#  > > >  >  > Форум >  > > >  >  > Образ жизни >  > > >  >  > Встречи >  > > >  >  >  Чай - Москва

## Ersh

Есть желание попить чайку в понедельник?
Присоединяйтесь.

----------


## Пема Чораб

В понедельник если с утра, то хорошо. Ещё лучше с 15.00 примерно до 17.00-17.30.

----------


## Ersh

Эрмитаж, я правильно понимаю?

----------


## Пема Чораб

Если есть желание получить 20% скидки, то да. А так - не принципиально.
У меня есть желание получить скидку, но это - не принципиально  :Wink:

----------


## Alex

Если до 17.30, то присоединяюсь.

----------


## Ersh

Да я тоже за Эрмитаж, так как: 1. Скидки. 2. Близко для большинства пьющих.
Будем рады видеть новых людей.

----------


## Банзай

Привет, Москва!
Есть что-то в вашем городишке, что заставляет думать и жить быстрее, иногде не грех встряхнуть кости да прогуляться "по Тверской, да без денег".

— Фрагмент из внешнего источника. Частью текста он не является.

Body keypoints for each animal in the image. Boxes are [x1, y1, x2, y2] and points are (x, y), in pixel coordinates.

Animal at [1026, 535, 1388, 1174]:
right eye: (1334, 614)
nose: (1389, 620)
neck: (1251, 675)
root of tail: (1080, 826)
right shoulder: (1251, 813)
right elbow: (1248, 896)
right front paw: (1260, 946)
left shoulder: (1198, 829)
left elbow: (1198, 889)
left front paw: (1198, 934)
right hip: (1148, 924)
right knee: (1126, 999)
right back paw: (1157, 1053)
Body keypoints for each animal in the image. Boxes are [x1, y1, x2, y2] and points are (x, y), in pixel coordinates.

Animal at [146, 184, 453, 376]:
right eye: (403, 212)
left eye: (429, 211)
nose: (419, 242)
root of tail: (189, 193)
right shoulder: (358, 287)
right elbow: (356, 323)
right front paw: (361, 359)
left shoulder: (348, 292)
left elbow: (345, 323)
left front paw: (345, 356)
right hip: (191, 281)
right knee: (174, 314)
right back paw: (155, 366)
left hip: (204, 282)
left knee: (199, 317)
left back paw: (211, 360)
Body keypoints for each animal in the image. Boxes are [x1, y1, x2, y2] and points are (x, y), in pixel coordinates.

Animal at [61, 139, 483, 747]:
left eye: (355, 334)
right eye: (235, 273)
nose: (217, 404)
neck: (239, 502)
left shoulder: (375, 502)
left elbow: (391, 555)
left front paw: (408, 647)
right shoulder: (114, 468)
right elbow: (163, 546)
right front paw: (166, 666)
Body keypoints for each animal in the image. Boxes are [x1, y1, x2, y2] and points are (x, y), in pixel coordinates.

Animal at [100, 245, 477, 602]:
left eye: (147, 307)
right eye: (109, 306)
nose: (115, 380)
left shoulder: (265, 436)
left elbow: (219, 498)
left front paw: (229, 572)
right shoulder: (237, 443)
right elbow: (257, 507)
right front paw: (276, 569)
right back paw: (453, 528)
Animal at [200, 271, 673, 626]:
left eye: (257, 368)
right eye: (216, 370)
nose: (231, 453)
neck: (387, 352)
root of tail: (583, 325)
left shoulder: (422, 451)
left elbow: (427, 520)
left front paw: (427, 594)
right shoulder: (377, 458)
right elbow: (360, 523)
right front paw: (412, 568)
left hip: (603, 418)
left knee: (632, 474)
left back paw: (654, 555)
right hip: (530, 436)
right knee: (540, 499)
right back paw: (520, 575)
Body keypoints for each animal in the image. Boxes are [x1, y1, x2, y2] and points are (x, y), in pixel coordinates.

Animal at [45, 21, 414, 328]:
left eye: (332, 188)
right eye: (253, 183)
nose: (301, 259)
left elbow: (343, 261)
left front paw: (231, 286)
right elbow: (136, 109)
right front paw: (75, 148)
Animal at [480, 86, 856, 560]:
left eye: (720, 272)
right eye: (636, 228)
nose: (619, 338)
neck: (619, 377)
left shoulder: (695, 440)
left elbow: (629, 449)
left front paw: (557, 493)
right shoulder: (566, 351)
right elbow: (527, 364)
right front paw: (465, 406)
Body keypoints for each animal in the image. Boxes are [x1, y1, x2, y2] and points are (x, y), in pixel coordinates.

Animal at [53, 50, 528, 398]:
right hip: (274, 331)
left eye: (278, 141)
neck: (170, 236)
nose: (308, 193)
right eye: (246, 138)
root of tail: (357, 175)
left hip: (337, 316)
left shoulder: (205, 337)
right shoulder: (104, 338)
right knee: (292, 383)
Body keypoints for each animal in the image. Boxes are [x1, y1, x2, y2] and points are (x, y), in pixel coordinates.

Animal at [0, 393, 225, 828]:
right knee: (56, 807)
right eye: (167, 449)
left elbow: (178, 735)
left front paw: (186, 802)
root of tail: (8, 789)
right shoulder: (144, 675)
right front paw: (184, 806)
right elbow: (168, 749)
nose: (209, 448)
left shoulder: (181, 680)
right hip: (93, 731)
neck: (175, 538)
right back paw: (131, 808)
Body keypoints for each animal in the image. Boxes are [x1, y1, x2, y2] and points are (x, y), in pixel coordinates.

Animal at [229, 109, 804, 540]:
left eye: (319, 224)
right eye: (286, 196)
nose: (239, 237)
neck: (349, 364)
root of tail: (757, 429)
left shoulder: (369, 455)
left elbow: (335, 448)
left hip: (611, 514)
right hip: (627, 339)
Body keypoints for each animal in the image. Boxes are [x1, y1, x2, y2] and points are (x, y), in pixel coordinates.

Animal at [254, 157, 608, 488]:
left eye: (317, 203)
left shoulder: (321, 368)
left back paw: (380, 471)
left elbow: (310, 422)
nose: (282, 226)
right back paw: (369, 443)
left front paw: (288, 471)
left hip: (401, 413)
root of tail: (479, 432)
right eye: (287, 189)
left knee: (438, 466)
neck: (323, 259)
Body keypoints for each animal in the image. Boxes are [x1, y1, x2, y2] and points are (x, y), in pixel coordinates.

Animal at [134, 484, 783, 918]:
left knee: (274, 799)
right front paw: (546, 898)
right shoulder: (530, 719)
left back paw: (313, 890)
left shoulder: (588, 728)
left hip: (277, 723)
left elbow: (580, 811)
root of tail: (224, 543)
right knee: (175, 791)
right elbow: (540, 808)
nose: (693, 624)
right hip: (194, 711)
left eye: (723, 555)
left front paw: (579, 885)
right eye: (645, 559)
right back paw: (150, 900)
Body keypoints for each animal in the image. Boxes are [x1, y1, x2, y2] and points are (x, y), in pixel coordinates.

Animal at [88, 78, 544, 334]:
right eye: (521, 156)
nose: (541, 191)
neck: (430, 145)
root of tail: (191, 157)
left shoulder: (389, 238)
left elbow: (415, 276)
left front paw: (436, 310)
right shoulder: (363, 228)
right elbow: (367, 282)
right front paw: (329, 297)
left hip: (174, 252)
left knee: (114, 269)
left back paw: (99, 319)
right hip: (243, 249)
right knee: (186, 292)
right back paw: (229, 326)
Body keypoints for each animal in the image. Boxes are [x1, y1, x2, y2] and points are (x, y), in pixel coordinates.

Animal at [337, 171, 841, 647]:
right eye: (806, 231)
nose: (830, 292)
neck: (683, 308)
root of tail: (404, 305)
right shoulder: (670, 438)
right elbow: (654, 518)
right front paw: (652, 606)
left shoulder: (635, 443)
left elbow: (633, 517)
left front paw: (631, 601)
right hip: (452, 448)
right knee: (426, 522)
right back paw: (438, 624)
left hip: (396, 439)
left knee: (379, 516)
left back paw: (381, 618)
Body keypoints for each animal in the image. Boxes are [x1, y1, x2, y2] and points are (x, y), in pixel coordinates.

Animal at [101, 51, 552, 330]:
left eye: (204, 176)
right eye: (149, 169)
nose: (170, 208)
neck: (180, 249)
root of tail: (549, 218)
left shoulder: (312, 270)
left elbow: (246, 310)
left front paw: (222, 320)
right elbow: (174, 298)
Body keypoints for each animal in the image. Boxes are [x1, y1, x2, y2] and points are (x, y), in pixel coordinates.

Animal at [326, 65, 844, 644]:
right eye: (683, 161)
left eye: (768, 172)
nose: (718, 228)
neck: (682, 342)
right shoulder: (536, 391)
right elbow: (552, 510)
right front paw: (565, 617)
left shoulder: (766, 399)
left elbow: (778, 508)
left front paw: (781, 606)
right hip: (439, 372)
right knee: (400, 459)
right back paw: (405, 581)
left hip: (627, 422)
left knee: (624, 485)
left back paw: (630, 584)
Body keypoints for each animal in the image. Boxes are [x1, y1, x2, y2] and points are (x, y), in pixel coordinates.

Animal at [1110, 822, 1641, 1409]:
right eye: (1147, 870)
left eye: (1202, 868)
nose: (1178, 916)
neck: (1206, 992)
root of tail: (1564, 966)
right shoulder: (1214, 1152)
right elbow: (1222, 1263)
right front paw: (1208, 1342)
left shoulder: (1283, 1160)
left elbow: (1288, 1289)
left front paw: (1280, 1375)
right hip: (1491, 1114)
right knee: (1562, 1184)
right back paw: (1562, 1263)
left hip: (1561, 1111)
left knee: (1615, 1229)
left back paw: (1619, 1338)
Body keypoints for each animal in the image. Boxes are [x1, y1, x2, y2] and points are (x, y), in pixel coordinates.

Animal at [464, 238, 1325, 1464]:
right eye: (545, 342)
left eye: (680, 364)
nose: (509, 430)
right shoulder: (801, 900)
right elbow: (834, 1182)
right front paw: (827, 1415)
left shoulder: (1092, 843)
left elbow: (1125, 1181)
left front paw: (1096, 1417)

Оченно может случиться, что посещу ближе к 20-му числу.
Вот тады и попьем, стоит только получше выбрать место и компанию, оптимально - ставшая уже почти родной Дальма са.
Здесь тебе и чай, здесь тебе и дзафу.

Хочется собрать всех дзэнков, включая Кванумовцев, что бы такого вам привезти, а, дорогие?

----------


## Ersh

А что - одно другое исключает?

----------


## Банзай

Чай и дзафу?
Нисколько. Но пойми, вы-то рядом сидите, друг друга видеть можете сколько заблагорассудится, а мне интересно всех повидать, чтобы по Москве не шарахаться.
Разве есть место более уютное в этом плане, чем Дальма са?
Если нас, конечно, пригласят -)

----------


## Ersh

Тоже мне нашел кафе свиданий...

----------


## Банзай

Ну на нет и суда нет ..

----------


## Борис

В понедельник в это время я скорее всего пас...

----------


## Ersh

Жалко, Борь. Давно не виделись.
Шаман написал, что заказал столик в большом зале справа.
Может быть, придут Авас и Улла.
Ожидаются Спокойный и Полина с мужем.
После чая - Шаман пойдет в Центр Ламы Цзонкапы на лекцию Геше Тинлея. Желающие могут присоединиться, если я его правильно понял.

----------


## Пема Чораб

Да, желающие могут присоединиться и к чаю, и на лекцию. 
Если я не ошибаюсь, то будет продолжено чтение комментария к Бодхичарья-аватаре Шантидэвы, вход свободный но платный. Для имущих 100 руб, для не особо имущих пенсионеров 50 руб. (Это за лекцию).
Чай может обойтись в среднем в 200 рублей с человека. Один раз, впрочем, пили и за 36 рублей с человека, но это по большому знакомству и не всегда прокатывает  :Wink:

----------


## Ersh

А пару раз выпадало по 108 рублей...

----------


## Банзай

А что - одно другое исключает?

Ерш, я тебя не понял сразу.
Про понедельник мимо, я просто хотел пригласить всех дзэнков не просто по чаю, дело есть.
Разговор то есть.

----------


## Ersh

Не вопрос. Сегодня был в Се, там тебе всегда рады.

----------